Treading new lyrical territory, Lil Nas X opens up about his home life on “DEAD RIGHT NOW,” providing more history on the young man who blew up overnight, his life changing in an instant. He raps about his complicated and abusive relationship with his parents, and how too many people only reach out now that’s he’s famous. And he offers more range than ever heard before. Previously, this writer wondered if Lil Nas X could actually sing; MONTERO showcases the potential of his voice, reaching higher highs and lower lows. Straying from the polished and vibrant songs he’s known for, Lil Nas X stares vulnerability down, channeling raw emotion, even if the words don’t always hit home in a satisfying way. This might be clearest on “LIFE AFTER SALEM,” where he taps into something darker through clanging guitar and the heavy crash of a symbol, singing about letting a lover abuse him, unafraid to howl at the song’s chorus.

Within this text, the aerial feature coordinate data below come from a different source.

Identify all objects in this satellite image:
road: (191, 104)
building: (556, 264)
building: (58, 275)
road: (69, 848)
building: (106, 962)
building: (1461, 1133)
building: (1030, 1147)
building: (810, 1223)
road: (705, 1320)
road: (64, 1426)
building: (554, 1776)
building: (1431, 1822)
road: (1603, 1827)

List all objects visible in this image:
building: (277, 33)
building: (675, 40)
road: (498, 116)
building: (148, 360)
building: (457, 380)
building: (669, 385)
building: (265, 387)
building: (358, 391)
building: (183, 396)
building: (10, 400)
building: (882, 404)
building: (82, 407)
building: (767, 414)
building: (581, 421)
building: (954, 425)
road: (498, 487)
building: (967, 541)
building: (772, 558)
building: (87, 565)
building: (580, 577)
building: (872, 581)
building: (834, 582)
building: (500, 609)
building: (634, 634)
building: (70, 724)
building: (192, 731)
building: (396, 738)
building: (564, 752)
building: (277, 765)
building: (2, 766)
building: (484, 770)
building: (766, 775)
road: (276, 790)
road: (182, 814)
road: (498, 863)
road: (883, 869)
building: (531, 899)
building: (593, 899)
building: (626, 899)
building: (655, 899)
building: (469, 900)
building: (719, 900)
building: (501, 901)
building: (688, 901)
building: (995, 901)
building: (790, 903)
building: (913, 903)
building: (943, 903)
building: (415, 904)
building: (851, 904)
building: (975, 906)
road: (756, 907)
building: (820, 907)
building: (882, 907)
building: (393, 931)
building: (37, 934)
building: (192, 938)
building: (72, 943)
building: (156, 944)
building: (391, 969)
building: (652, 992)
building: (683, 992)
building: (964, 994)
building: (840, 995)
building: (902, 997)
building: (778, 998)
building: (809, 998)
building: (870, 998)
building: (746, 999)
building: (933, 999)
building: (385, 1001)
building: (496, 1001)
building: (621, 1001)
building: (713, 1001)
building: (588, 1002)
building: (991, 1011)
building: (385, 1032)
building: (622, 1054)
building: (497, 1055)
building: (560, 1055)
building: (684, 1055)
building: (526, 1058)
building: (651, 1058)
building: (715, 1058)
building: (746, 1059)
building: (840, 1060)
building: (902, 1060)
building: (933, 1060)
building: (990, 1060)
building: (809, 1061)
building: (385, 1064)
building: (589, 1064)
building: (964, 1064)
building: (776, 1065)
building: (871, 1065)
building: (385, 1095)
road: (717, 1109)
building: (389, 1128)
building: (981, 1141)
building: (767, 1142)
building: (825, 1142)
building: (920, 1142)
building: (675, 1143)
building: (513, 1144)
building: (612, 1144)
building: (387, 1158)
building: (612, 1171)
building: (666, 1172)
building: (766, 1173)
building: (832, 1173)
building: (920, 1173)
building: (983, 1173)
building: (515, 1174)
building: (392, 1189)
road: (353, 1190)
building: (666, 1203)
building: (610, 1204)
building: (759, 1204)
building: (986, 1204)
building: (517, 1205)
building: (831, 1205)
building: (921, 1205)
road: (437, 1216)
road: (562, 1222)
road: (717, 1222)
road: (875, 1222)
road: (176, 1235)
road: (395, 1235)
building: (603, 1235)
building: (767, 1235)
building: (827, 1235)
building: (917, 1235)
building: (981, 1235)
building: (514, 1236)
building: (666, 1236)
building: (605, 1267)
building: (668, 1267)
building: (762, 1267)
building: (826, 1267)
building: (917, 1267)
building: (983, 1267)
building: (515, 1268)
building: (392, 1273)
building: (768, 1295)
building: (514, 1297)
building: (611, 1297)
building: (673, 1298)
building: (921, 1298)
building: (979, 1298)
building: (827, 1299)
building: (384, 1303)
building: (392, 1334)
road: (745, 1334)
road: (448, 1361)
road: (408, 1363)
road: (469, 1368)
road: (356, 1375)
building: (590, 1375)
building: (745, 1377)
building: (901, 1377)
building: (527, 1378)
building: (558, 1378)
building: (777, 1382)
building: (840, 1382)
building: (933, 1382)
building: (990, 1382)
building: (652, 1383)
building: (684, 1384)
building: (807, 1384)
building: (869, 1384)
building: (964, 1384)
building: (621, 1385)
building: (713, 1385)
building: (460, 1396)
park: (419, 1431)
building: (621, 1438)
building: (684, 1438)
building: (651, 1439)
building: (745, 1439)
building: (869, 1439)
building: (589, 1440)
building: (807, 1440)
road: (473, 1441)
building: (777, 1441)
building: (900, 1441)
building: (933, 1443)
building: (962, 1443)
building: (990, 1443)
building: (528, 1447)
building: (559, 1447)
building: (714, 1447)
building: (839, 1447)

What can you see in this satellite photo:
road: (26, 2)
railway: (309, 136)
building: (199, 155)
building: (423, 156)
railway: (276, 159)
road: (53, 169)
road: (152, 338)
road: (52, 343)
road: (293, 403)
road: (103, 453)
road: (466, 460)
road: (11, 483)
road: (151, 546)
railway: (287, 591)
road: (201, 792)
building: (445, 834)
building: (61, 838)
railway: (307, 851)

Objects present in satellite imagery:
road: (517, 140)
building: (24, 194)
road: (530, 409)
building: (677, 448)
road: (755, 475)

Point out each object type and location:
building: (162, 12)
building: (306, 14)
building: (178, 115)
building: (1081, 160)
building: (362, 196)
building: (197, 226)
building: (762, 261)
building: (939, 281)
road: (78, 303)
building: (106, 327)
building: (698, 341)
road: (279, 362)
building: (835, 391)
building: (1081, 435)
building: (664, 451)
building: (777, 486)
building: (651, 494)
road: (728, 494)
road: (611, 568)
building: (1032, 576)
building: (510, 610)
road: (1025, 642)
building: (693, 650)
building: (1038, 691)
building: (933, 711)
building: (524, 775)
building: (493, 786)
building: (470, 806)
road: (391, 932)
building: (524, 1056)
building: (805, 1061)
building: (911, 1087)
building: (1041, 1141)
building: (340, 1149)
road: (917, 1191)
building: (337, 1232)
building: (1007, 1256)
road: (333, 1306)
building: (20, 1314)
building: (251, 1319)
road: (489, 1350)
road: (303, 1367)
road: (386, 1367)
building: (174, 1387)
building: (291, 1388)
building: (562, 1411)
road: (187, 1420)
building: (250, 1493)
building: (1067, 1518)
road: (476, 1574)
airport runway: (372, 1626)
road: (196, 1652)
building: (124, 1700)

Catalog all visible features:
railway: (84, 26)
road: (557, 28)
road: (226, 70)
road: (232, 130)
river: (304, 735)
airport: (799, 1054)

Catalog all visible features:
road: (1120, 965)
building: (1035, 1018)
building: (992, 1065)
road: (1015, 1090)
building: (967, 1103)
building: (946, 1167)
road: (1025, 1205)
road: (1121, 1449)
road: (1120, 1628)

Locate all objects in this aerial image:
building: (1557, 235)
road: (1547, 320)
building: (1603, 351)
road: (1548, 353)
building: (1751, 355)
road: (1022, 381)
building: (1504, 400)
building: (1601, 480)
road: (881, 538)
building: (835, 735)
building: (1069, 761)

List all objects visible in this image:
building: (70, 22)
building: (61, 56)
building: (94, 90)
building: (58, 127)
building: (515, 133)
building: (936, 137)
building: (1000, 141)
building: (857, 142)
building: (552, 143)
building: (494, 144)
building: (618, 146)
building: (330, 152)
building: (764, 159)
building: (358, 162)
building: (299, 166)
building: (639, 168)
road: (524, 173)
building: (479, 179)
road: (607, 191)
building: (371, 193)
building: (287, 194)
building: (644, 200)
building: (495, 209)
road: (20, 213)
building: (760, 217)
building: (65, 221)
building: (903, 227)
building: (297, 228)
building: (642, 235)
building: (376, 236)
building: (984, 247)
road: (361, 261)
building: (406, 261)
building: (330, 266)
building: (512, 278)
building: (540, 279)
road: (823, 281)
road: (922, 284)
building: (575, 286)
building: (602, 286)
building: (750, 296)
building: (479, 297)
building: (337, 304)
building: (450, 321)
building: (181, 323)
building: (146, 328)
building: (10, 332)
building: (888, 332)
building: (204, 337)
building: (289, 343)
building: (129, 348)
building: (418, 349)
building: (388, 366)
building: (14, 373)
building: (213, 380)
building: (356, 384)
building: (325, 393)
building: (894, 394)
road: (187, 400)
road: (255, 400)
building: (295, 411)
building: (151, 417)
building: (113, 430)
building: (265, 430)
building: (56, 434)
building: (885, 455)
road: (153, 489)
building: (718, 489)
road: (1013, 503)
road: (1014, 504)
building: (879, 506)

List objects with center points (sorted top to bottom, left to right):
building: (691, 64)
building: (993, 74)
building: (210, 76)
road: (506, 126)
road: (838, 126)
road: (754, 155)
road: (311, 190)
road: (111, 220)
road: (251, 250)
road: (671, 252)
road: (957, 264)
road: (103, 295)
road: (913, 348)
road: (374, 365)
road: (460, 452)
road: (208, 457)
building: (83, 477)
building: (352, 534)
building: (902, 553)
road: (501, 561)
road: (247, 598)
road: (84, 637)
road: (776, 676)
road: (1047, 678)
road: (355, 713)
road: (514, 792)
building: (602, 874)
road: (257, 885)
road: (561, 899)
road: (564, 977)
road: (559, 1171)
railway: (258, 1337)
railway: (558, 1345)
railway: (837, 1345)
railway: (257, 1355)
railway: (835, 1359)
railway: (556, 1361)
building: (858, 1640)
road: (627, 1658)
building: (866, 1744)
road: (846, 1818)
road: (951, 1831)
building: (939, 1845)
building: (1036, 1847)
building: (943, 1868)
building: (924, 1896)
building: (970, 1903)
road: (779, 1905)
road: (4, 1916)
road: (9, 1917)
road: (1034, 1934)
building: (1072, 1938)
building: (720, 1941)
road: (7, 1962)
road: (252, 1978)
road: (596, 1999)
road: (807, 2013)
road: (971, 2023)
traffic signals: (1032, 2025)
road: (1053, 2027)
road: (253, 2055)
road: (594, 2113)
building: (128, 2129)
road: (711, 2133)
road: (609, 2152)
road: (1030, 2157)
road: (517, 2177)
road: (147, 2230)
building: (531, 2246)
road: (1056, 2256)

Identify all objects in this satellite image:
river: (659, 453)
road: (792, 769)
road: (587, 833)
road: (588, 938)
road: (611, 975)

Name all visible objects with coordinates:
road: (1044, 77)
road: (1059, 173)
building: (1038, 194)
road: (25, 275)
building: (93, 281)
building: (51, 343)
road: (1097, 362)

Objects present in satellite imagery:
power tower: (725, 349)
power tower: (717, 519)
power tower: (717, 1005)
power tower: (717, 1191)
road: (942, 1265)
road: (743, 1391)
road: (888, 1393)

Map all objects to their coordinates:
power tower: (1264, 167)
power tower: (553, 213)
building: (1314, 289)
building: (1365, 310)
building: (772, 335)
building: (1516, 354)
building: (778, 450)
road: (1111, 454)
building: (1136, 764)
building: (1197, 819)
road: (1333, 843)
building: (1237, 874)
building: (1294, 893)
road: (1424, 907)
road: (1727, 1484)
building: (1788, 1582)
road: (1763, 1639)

On “MONTERO,” the musician says, “I wanna fuck the ones I envy,” calling attention to a motif echoed across the album: Despite recent successes, there’s still plenty Lil Nas X is reaching to grasp. With every song, MONTERO builds a story of a multifaceted young man who’s not only survived but thrived despite the harshness of his childhood and the volatility of public visibility. He’s always been more than what people saw in “Old Town Road,” or the one they heard was making Satan shoes. And everything’s he’s done has led to this engaging debut record, a work that allows his inner self to shine.